TESTO DI PARTENZA:

Mi dice un caro amico psicologo: con i miei pazienti le cose più importanti le tengo sempre per la fine della seduta. Così fa oggi Alessandro Penati parlando di derivati e caso Monte Paschi Siena.

A metà del guado Penati afferma, e mi sento di condividere il suo pensiero: “Se questa è la trasparenza della terza banca e della seconda assicurazione italiana, credo sia perlomeno legittimo avere dubbi sulla qualità dei bilanci dell’intero sistema finanziario. Infatti, la Borsa esige oggi un forte sconto (più alto che altrove) rispetto ai valori di libro per le banche e le assicurazioni italiane. Il rischio ‘Italia’ è anche questo. È ora nell’interesse nazionale che, al posto della solita stucchevole difesa di ufficio, o della storia della mela marcia, si richieda una generalizzata ed energica operazione di pulizia: i prossimi bilanci 2012 sono l’occasione di dimostrare che si è passati dalle dichiarazioni ai fatti. Importante accertare le responsabilità. Ma nel caso Mps è ancora più importante far emergere rapidamente la vera situazione patrimoniale e chiudere la ristrutturazione nel minor tempo possibile. Nel frattempo, il premio per il rischio ‘Italia’ lo paghiamo tutti”.

Anche il Tesoro italiano, il cui spread è salito. Mancanza di credibilità del sistema Italia? Ma forse lo spread sul Tesoro italiano non è salito solo per colpa di Mps. Anzi, forse la direzione causale è rovesciata. Forse, come ho già avuto modo di dire in altre occasioni, il fatto che lo stesso Tesoro italiano non abbia mai, dico mai, rivelato nulla sul suo libro derivati spiega perché Mps si è dilettato nel tempo a nascondere le sue operazioni senza nulla temere dai regolatori. E forse il Tesoro non sente il bisogno di rivelare nulla perché a sua volta chi dovrebbe controllare i conti del Tesoro, la Bce, non rivela nulla sulla scandalosa transazione di inizio secolo tra Goldman Sachs e governo greco e dunque ovviamente nulla chiede al Tesoro italiano di fare quanto a trasparenza sui propri derivati. Come mai la Banca d’Italia non chiede più trasparenza sui derivati del Tesoro al Tesoro?

Dati
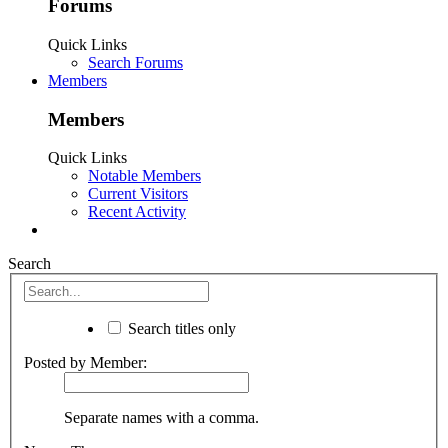
Forums
Quick Links
Search Forums
Members
Members
Quick Links
Notable Members
Current Visitors
Recent Activity
Search
Search titles only
Posted by Member:
Separate names with a comma.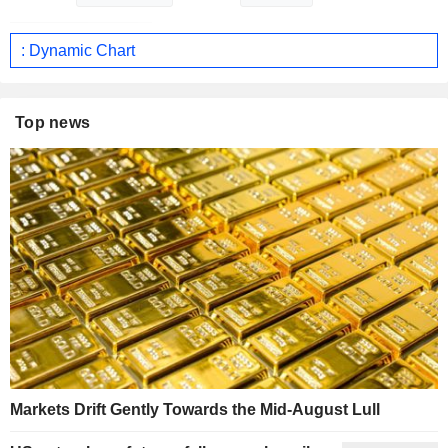
: Dynamic Chart
Top news
Markets Drift Gently Towards the Mid-August Lull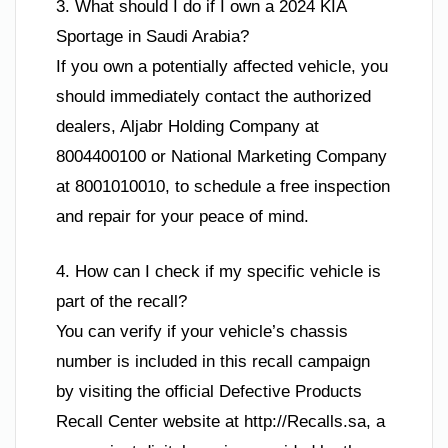
3. What should I do if I own a 2024 KIA
Sportage in Saudi Arabia?
If you own a potentially affected vehicle, you
should immediately contact the authorized
dealers, Aljabr Holding Company at
8004400100 or National Marketing Company
at 8001010010, to schedule a free inspection
and repair for your peace of mind.
4. How can I check if my specific vehicle is
part of the recall?
You can verify if your vehicle’s chassis
number is included in this recall campaign
by visiting the official Defective Products
Recall Center website at http://Recalls.sa, a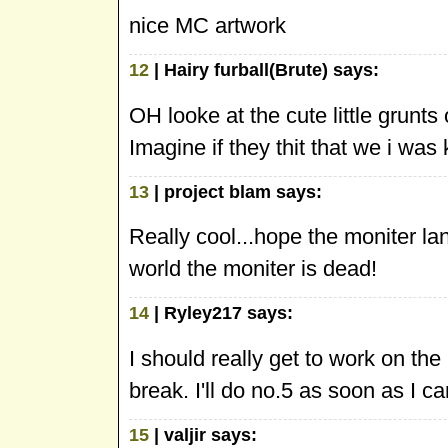
nice MC artwork
12
| Hairy furball(Brute) says:
OH looke at the cute little grunts
Imagine if they thit that we i was k
13
| project blam says:
Really cool...hope the moniter la
world the moniter is dead!
14
| Ryley217 says:
I should really get to work on the
break. I'll do no.5 as soon as I ca
15
| valjir says: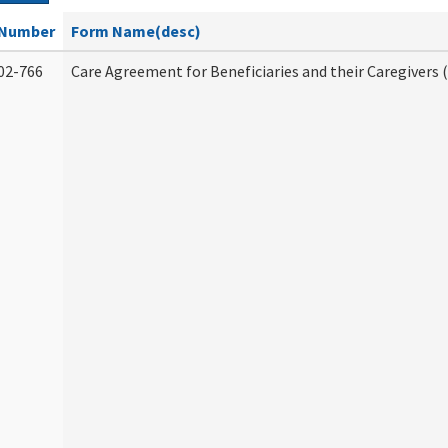
Number
Form Name(desc)
02-766
Care Agreement for Beneficiaries and their Caregivers 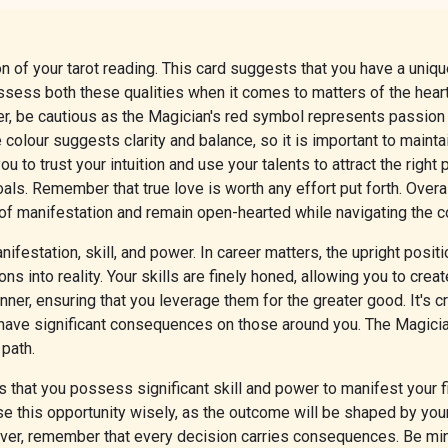
of your tarot reading. This card suggests that you have a unique 
ossess both these qualities when it comes to matters of the hear
ver, be cautious as the Magician's red symbol represents passion 
 colour suggests clarity and balance, so it is important to maint
 to trust your intuition and use your talents to attract the right 
als. Remember that true love is worth any effort put forth. Overa
 of manifestation and remain open-hearted while navigating the c
festation, skill, and power. In career matters, the upright posi
ions into reality. Your skills are finely honed, allowing you to cre
r, ensuring that you leverage them for the greater good. It's cru
 have significant consequences on those around you. The Magician
 path.
 that you possess significant skill and power to manifest your fi
 Use this opportunity wisely, as the outcome will be shaped by yo
ver, remember that every decision carries consequences. Be mind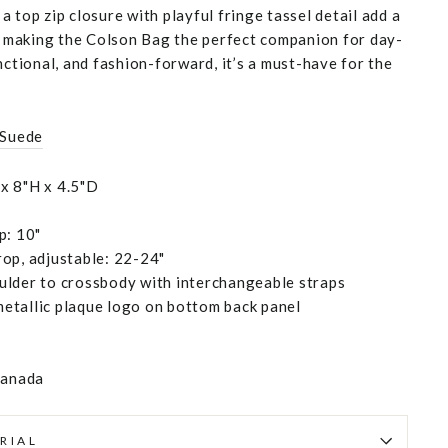
 top zip closure with playful fringe tassel detail add a
h, making the Colson Bag the perfect companion for day-
nctional, and fashion-forward, it’s a must-have for the
 Suede
x 8"H x 4.5"D
p: 10"
op, adjustable: 22-24"
ulder to crossbody with interchangeable straps
etallic plaque logo on bottom back panel
Canada
RIAL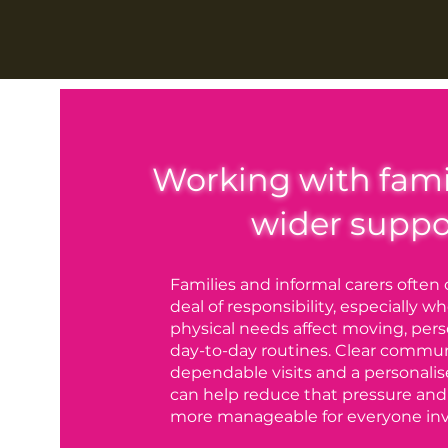
Working with fami
wider suppo
Families and informal carers often 
deal of responsibility, especially 
physical needs affect moving, pers
day-to-day routines. Clear commun
dependable visits and a personalis
can help reduce that pressure and
more manageable for everyone inv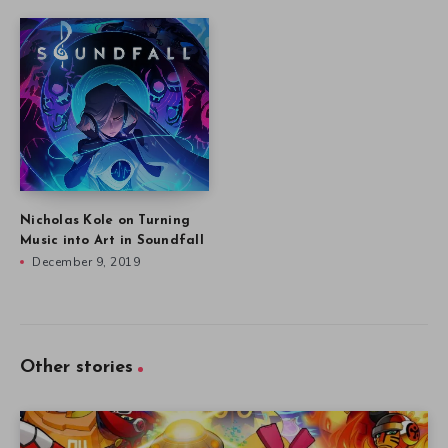
Nicholas Kole on Turning
Music into Art in Soundfall
December 9, 2019
Other stories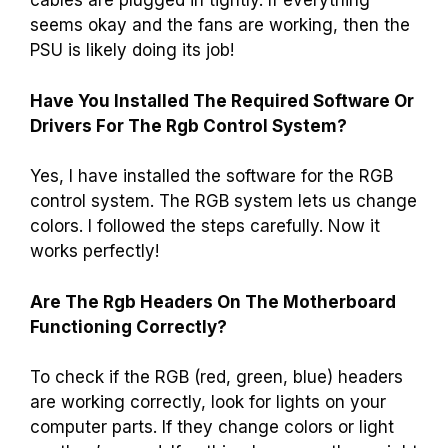
cables are plugged in tightly. If everything
seems okay and the fans are working, then the
PSU is likely doing its job!
Have You Installed The Required Software Or
Drivers For The Rgb Control System?
Yes, I have installed the software for the RGB
control system. The RGB system lets us change
colors. I followed the steps carefully. Now it
works perfectly!
Are The Rgb Headers On The Motherboard
Functioning Correctly?
To check if the RGB (red, green, blue) headers
are working correctly, look for lights on your
computer parts. If they change colors or light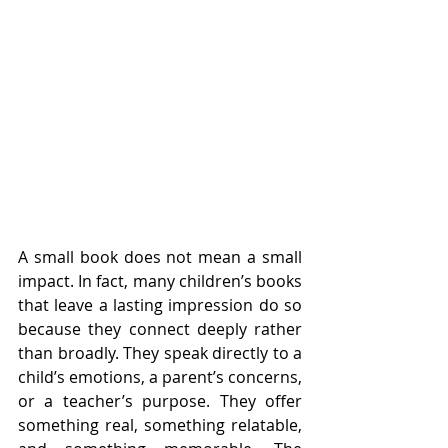
A small book does not mean a small 
impact. In fact, many children’s books 
that leave a lasting impression do so 
because they connect deeply rather 
than broadly. They speak directly to a 
child’s emotions, a parent’s concerns, 
or a teacher’s purpose. They offer 
something real, something relatable, 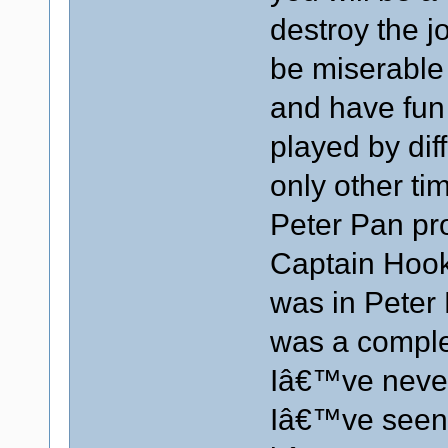
destroy the j
be miserable
and have fun
played by diff
only other t
Peter Pan pr
Captain Hook 
was in Peter 
was a complet
Iâ€™ve never
Iâ€™ve seen 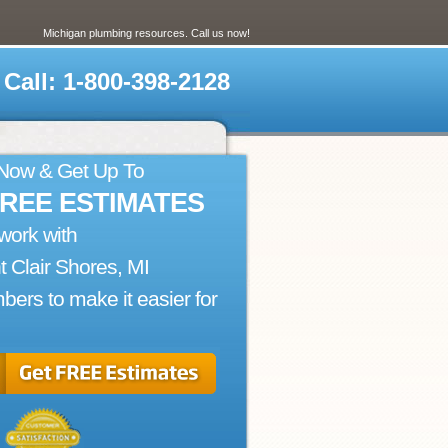
Michigan plumbing resources. Call us now!
Call: 1-800-398-2128
 Now & Get Up To
FREE ESTIMATES
work with
t Clair Shores, MI
bers to make it easier for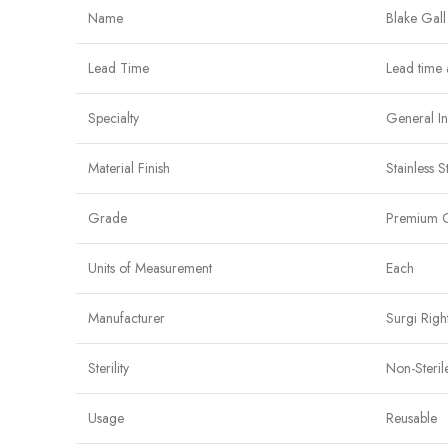
Name
Blake Gall
Lead Time
Lead time 
Specialty
General I
Material Finish
Stainless S
Grade
Premium 
Units of Measurement
Each
Manufacturer
Surgi Righ
Sterility
Non-Steril
Usage
Reusable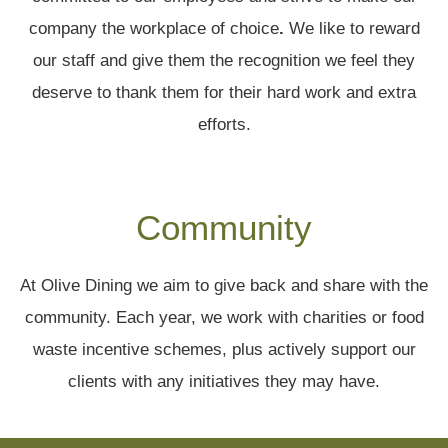
company the workplace of choice
.
We like to reward
our staff and give them the recognition we feel they
deserve to thank them for their hard work and extra
efforts.
Community
At Olive Dining we aim to give back and share with the
community. Each year, we work with charities or food
waste incentive schemes, plus actively support our
clients with any initiatives they may have.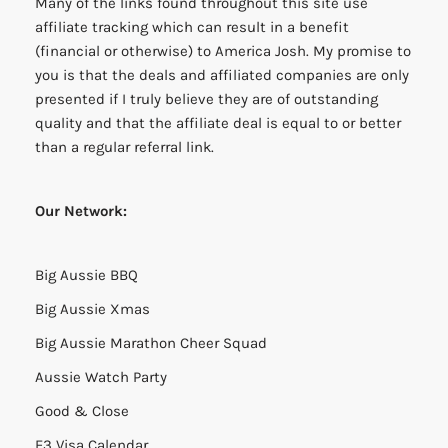
Many of the links found throughout this site use
affiliate tracking which can result in a benefit
(financial or otherwise) to America Josh. My promise to
you is that the deals and affiliated companies are only
presented if I truly believe they are of outstanding
quality and that the affiliate deal is equal to or better
than a regular referral link.
Our Network:
Big Aussie BBQ
Big Aussie Xmas
Big Aussie Marathon Cheer Squad
Aussie Watch Party
Good & Close
E3 Visa Calendar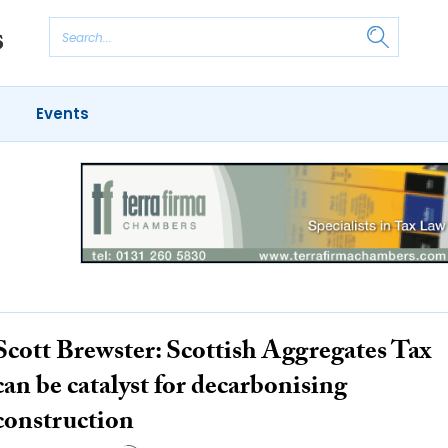
Events
Scott Brewster: Scottish Aggregates Tax
can be catalyst for decarbonising
construction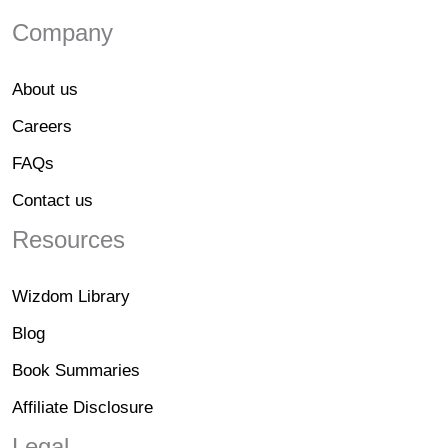
Company
About us
Careers
FAQs
Contact us
Resources
Wizdom Library
Blog
Book Summaries
Affiliate Disclosure
Legal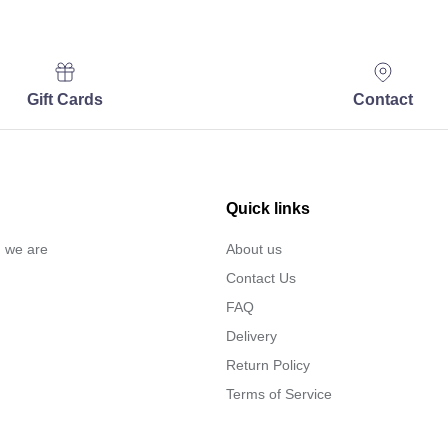
Gift Cards
Contact
Quick links
… we are
About us
Contact Us
FAQ
Delivery
Return Policy
Terms of Service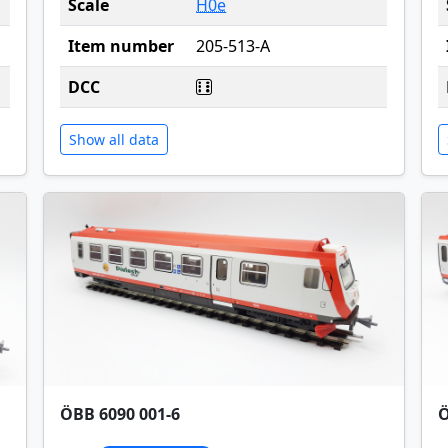
Scale
H0e
Item number
205-513-A
DCC
Show all data
ÖBB 6090 001-6
Ö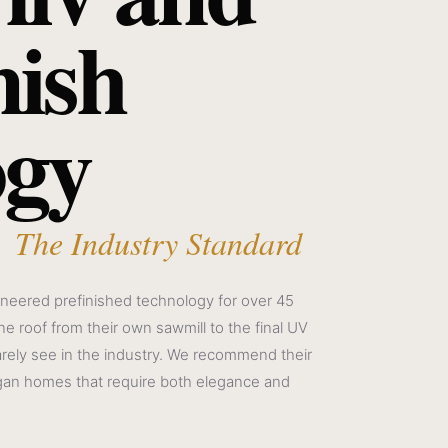
nish
ogy
 The Industry Standard
neered prefinished technology for over 45
e roof from their own sawmill to the final UV
arely see in the industry. We recommend their
gan homes that require both elegance and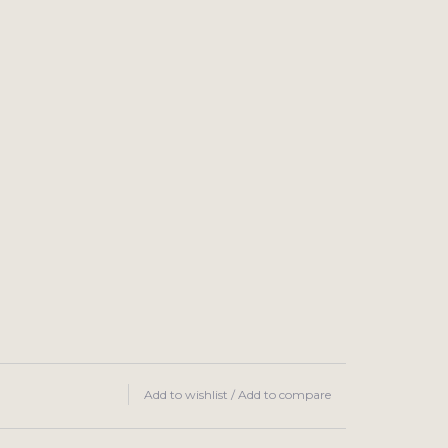
Add to wishlist
/
Add to compare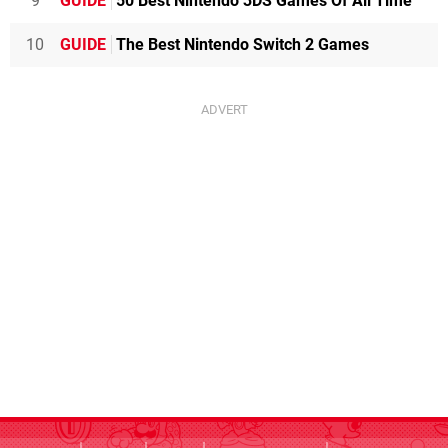
9
GUIDE
50 Best Nintendo 3DS Games Of All Time
10
GUIDE
The Best Nintendo Switch 2 Games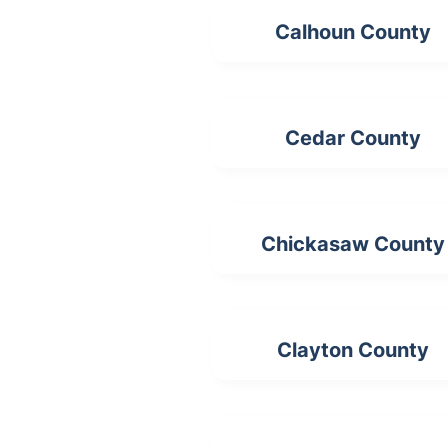
Calhoun County
Cedar County
Chickasaw County
Clayton County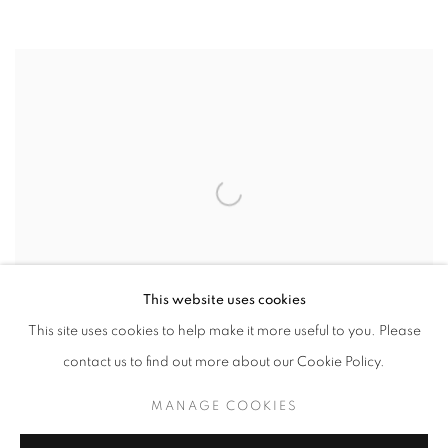
This website uses cookies
This site uses cookies to help make it more useful to you. Please
contact us to find out more about our Cookie Policy.
MANAGE COOKIES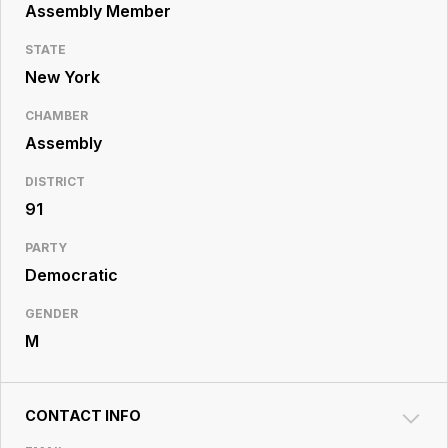
Resource
Assembly Member
Center
STATE
New York
CHAMBER
Assembly
DISTRICT
91
PARTY
Democratic
GENDER
M
CONTACT INFO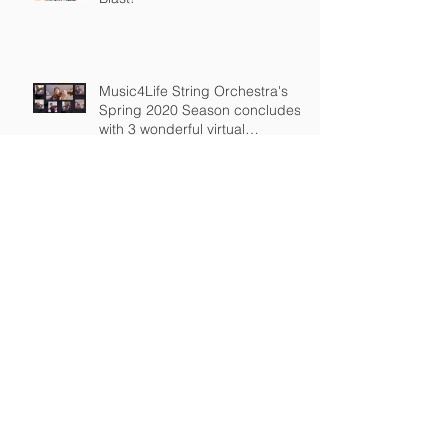
Music4Life String Orchestra's
Spring 2020 Season concludes
with 3 wonderful virtual
recordings
Members of Music4Life String
Orchestra Perform Virtually
Virtual Rehearsals continue every
Saturday
Private Music Lessons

ESERCIZI PROPOSTI:
1: Nel testo sul caso Monte Paschi, per quale motivo il Tesoro italiano non sente il bisogno di rivelare nulla sul proprio libro derivati? Rispondi in una o due frasi.
2: Riprendi il testo sul caso Monte Paschi dal punto in cui si interrompe e proseguilo.

RISPOSTE NELL'ORDINE:
1: Il Tesoro non sente questo bisogno perché la Bce, che dovrebbe controllarne i conti, non rivela nulla sulla transazione di inizio secolo tra Goldman Sachs e governo greco. Di conseguenza la Bce non chiede al Tesoro italiano alcuna trasparenza sui suoi derivati.

2:
La domanda sorge spontanea. Specie ad Alessandro Penati, che nel chiudere l’articolo, quasi en passant, afferma: “Infine, Nomura: c’è sempre una banca di investimento connivente. La connivenza va punita quanto l’abuso. Dietro a qualsiasi dissesto e scandalo finanziario nel mondo ci sono sempre sì e no dieci istituzioni. Il modo migliore è di toccarle pesantemente nel portafoglio, e nella loro capacità di operare, anche con revoche temporanee della licenza a operare nel Paese. Vedo invece molta titubanza. Come se lo Stato non volesse inimicarsele dati gli stretti rapporti per la gestione del debito pubblico. Anche su questo sarebbe ora di fare chiarezza”.

Non mi piace questa ultima frase. Sembre il tirare il sasso e nascondere il braccio. Perché Penati non dice chiaramente quale sia il sospetto? Penati pensa forse che il Tesoro abbia dei derivati con Nomura e che ciò abbia reso meno forti i controlli su Mps? Lo dica pure, farebbe un migliore servizio alla causa di una stampa libera.

Il problema è che la risposta non l’abbiamo perché i dati (pubblici) non ci sono: e Banca d’Italia al Tesoro non ha mai chiesto di pubblicarli e, toh, nemmeno la Bce.

Ed è pure possibile che Penati sbagli e non ci sia nessun derivato fra Nomura e Tesoro, o forse che i derivati che ci sono sono sono assolutamente legittimi. Ma siccome non possiamo saperlo, ogni sospetto è legittimo. E dannoso.

E’ ampiamente tempo che la si pianti di dire che ci vogliono più poteri di regolazione e che ci si dia da fare con quelli che si hanno. Un passo epocale? Pubblicare i derivati fatti dal Tesoro nell’ultimo decennio compresi quelli ancora in vita: con nomi delle controparti, loro rating, e stima del valore di mercato. Se non lo si fa, non mi si venga a dire che la colpa di Mps è dell’insufficienza degli strumenti di controllo.